▶ [Records from a collection]
────────────────────
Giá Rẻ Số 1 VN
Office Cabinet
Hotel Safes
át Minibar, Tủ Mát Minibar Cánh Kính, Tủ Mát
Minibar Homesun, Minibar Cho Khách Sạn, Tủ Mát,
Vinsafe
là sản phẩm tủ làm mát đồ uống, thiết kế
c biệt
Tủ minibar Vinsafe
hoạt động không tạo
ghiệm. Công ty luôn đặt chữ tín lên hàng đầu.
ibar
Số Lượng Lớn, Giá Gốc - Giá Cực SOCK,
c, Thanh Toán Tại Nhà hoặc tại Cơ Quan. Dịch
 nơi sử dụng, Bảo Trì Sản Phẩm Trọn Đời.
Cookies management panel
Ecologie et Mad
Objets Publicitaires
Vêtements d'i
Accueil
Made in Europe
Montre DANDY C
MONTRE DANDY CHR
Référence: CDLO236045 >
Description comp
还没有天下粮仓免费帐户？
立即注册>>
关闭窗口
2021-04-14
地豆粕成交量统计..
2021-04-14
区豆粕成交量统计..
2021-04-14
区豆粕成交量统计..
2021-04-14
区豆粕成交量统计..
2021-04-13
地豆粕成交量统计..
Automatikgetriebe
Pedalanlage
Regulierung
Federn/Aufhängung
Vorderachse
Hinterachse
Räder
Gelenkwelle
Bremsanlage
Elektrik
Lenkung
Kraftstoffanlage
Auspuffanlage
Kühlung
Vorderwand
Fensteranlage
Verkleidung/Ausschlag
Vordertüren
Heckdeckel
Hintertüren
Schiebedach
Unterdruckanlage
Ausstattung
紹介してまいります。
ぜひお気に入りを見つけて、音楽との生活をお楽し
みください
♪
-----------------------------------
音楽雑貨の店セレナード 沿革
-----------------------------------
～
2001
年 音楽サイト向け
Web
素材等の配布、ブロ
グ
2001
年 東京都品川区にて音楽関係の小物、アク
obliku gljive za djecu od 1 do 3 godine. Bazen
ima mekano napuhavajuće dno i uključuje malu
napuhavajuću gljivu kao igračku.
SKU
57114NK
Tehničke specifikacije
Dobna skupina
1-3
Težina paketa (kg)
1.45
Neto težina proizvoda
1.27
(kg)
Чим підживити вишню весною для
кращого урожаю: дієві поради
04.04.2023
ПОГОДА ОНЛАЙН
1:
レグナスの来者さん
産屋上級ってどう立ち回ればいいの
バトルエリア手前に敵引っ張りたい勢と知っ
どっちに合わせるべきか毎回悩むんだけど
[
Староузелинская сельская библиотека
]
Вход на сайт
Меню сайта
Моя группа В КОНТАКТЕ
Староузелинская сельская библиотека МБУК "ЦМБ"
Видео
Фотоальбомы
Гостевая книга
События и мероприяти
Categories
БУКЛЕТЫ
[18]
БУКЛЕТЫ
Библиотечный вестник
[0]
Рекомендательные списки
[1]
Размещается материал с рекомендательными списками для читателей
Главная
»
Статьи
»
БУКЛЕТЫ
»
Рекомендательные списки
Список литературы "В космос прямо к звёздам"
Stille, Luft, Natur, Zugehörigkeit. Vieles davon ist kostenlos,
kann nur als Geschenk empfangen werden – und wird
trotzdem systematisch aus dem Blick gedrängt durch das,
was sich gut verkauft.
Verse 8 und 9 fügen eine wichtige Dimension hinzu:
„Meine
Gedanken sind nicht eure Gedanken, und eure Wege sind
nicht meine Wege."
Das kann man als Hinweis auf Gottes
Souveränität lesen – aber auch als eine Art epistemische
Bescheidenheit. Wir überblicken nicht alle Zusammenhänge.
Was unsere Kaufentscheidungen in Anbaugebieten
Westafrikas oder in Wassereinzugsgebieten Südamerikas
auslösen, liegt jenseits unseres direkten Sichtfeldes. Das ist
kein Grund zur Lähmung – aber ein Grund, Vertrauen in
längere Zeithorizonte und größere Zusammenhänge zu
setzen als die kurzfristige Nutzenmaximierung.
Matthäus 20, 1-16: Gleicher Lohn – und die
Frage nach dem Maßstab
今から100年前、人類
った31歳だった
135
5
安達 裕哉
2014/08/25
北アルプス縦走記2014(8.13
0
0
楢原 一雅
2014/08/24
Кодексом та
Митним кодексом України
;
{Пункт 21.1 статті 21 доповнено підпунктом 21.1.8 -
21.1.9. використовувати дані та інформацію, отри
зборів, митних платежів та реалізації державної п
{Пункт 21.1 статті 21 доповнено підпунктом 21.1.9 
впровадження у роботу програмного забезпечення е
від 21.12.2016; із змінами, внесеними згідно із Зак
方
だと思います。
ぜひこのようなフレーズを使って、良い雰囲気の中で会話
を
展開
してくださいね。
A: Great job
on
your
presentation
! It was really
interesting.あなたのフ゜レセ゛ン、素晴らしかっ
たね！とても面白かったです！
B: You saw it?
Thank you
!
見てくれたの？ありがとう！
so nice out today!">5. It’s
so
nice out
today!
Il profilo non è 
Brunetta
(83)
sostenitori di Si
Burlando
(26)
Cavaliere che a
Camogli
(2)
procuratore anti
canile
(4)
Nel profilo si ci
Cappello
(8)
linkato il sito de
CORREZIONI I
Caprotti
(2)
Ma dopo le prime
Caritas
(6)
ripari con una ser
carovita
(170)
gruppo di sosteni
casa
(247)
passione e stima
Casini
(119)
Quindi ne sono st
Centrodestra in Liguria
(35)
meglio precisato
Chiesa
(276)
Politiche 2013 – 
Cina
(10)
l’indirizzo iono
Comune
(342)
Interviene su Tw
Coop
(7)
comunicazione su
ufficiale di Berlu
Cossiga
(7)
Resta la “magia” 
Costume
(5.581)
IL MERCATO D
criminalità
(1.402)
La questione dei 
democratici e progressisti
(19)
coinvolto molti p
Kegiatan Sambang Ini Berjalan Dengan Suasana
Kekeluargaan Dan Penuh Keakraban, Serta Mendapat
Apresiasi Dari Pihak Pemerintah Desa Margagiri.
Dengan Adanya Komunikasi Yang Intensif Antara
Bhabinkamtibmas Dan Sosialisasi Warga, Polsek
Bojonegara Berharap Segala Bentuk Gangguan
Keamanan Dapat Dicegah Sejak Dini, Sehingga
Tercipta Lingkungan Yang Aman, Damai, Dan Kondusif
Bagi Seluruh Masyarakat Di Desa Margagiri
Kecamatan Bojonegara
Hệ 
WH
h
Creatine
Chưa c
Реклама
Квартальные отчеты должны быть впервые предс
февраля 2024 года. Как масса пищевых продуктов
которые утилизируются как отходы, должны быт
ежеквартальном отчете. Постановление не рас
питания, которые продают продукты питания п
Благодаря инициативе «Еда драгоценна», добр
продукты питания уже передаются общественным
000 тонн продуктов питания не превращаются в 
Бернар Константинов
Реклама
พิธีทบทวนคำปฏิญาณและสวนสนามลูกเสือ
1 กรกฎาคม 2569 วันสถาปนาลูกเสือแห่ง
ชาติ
────────────────────
▶ [Task prompt]
With no line skipped, repeat the records exactly.

▶ [Output for this exercise]
Giá Rẻ Số 1 VN
Office Cabinet
Hotel Safes
át Minibar, Tủ Mát Minibar Cánh Kính, Tủ Mát
Minibar Homesun, Minibar Cho Khách Sạn, Tủ Mát,
Vinsafe
là sản phẩm tủ làm mát đồ uống, thiết kế
c biệt
Tủ minibar Vinsafe
hoạt động không tạo
ghiệm. Công ty luôn đặt chữ tín lên hàng đầu.
ibar
Số Lượng Lớn, Giá Gốc - Giá Cực SOCK,
c, Thanh Toán Tại Nhà hoặc tại Cơ Quan. Dịch
 nơi sử dụng, Bảo Trì Sản Phẩm Trọn Đời.
Cookies management panel
Ecologie et Mad
Objets Publicitaires
Vêtements d'i
Accueil
Made in Europe
Montre DANDY C
MONTRE DANDY CHR
Référence: CDLO236045 >
Description comp
还没有天下粮仓免费帐户？
立即注册>>
关闭窗口
2021-04-14
地豆粕成交量统计..
2021-04-14
区豆粕成交量统计..
2021-04-14
区豆粕成交量统计..
2021-04-14
区豆粕成交量统计..
2021-04-13
地豆粕成交量统计..
Automatikgetriebe
Pedalanlage
Regulierung
Federn/Aufhängung
Vorderachse
Hinterachse
Räder
Gelenkwelle
Bremsanlage
Elektrik
Lenkung
Kraftstoffanlage
Auspuffanlage
Kühlung
Vorderwand
Fensteranlage
Verkleidung/Ausschlag
Vordertüren
Heckdeckel
Hintertüren
Schiebedach
Unterdruckanlage
Ausstattung
紹介してまいります。
ぜひお気に入りを見つけて、音楽との生活をお楽し
みください
♪
-----------------------------------
音楽雑貨の店セレナード 沿革
-----------------------------------
～
2001
年 音楽サイト向け
Web
素材等の配布、ブロ
グ
2001
年 東京都品川区にて音楽関係の小物、アク
obliku gljive za djecu od 1 do 3 godine. Bazen
ima mekano napuhavajuće dno i uključuje malu
napuhavajuću gljivu kao igračku.
SKU
57114NK
Tehničke specifikacije
Dobna skupina
1-3
Težina paketa (kg)
1.45
Neto težina proizvoda
1.27
(kg)
Чим підживити вишню весною для
кращого урожаю: дієві поради
04.04.2023
ПОГОДА ОНЛАЙН
1:
レグナスの来者さん
産屋上級ってどう立ち回ればいいの
バトルエリア手前に敵引っ張りたい勢と知っ
どっちに合わせるべきか毎回悩むんだけど
[
Староузелинская сельская библиотека
]
Вход на сайт
Меню сайта
Моя группа В КОНТАКТЕ
Староузелинская сельская библиотека МБУК "ЦМБ"
Видео
Фотоальбомы
Гостевая книга
События и мероприяти
Categories
БУКЛЕТЫ
[18]
БУКЛЕТЫ
Библиотечный вестник
[0]
Рекомендательные списки
[1]
Размещается материал с рекомендательными списками для читателей
Главная
»
Статьи
»
БУКЛЕТЫ
»
Рекомендательные списки
Список литературы "В космос прямо к звёздам"
Stille, Luft, Natur, Zugehörigkeit. Vieles davon ist kostenlos,
kann nur als Geschenk empfangen werden – und wird
trotzdem systematisch aus dem Blick gedrängt durch das,
was sich gut verkauft.
Verse 8 und 9 fügen eine wichtige Dimension hinzu:
„Meine
Gedanken sind nicht eure Gedanken, und eure Wege sind
nicht meine Wege."
Das kann man als Hinweis auf Gottes
Souveränität lesen – aber auch als eine Art epistemische
Bescheidenheit. Wir überblicken nicht alle Zusammenhänge.
Was unsere Kaufentscheidungen in Anbaugebieten
Westafrikas oder in Wassereinzugsgebieten Südamerikas
auslösen, liegt jenseits unseres direkten Sichtfeldes. Das ist
kein Grund zur Lähmung – aber ein Grund, Vertrauen in
längere Zeithorizonte und größere Zusammenhänge zu
setzen als die kurzfristige Nutzenmaximierung.
Matthäus 20, 1-16: Gleicher Lohn – und die
Frage nach dem Maßstab
今から100年前、人類
った31歳だった
135
5
安達 裕哉
2014/08/25
北アルプス縦走記2014(8.13
0
0
楢原 一雅
2014/08/24
Кодексом та
Митним кодексом України
;
{Пункт 21.1 статті 21 доповнено підпунктом 21.1.8 -
21.1.9. використовувати дані та інформацію, отри
зборів, митних платежів та реалізації державної п
{Пункт 21.1 статті 21 доповнено підпунктом 21.1.9 
впровадження у роботу програмного забезпечення е
від 21.12.2016; із змінами, внесеними згідно із Зак
方
だと思います。
ぜひこのようなフレーズを使って、良い雰囲気の中で会話
を
展開
してくださいね。
A: Great job
on
your
presentation
! It was really
interesting.あなたのフ゜レセ゛ン、素晴らしかっ
たね！とても面白かったです！
B: You saw it?
Thank you
!
見てくれたの？ありがとう！
so nice out today!">5. It’s
so
nice out
today!
Il profilo non è 
Brunetta
(83)
sostenitori di Si
Burlando
(26)
Cavaliere che a
Camogli
(2)
procuratore anti
canile
(4)
Nel profilo si ci
Cappello
(8)
linkato il sito de
CORREZIONI I
Caprotti
(2)
Ma dopo le prime
Caritas
(6)
ripari con una ser
carovita
(170)
gruppo di sosteni
casa
(247)
passione e stima
Casini
(119)
Quindi ne sono st
Centrodestra in Liguria
(35)
meglio precisato
Chiesa
(276)
Politiche 2013 – 
Cina
(10)
l’indirizzo iono
Comune
(342)
Interviene su Tw
Coop
(7)
comunicazione su
ufficiale di Berlu
Cossiga
(7)
Resta la “magia” 
Costume
(5.581)
IL MERCATO D
criminalità
(1.402)
La questione dei 
democratici e progressisti
(19)
coinvolto molti p
Kegiatan Sambang Ini Berjalan Dengan Suasana
Kekeluargaan Dan Penuh Keakraban, Serta Mendapat
Apresiasi Dari Pihak Pemerintah Desa Margagiri.
Dengan Adanya Komunikasi Yang Intensif Antara
Bhabinkamtibmas Dan Sosialisasi Warga, Polsek
Bojonegara Berharap Segala Bentuk Gangguan
Keamanan Dapat Dicegah Sejak Dini, Sehingga
Tercipta Lingkungan Yang Aman, Damai, Dan Kondusif
Bagi Seluruh Masyarakat Di Desa Margagiri
Kecamatan Bojonegara
Hệ 
WH
h
Creatine
Chưa c
Реклама
Квартальные отчеты должны быть впервые предс
февраля 2024 года. Как масса пищевых продуктов
которые утилизируются как отходы, должны быт
ежеквартальном отчете. Постановление не рас
питания, которые продают продукты питания п
Благодаря инициативе «Еда драгоценна», добр
продукты питания уже передаются общественным
000 тонн продуктов питания не превращаются в 
Бернар Константинов
Реклама
พิธีทบทวนคำปฏิญาณและสวนสนามลูกเสือ
1 กรกฎาคม 2569 วันสถาปนาลูกเสือแห่ง
ชาติ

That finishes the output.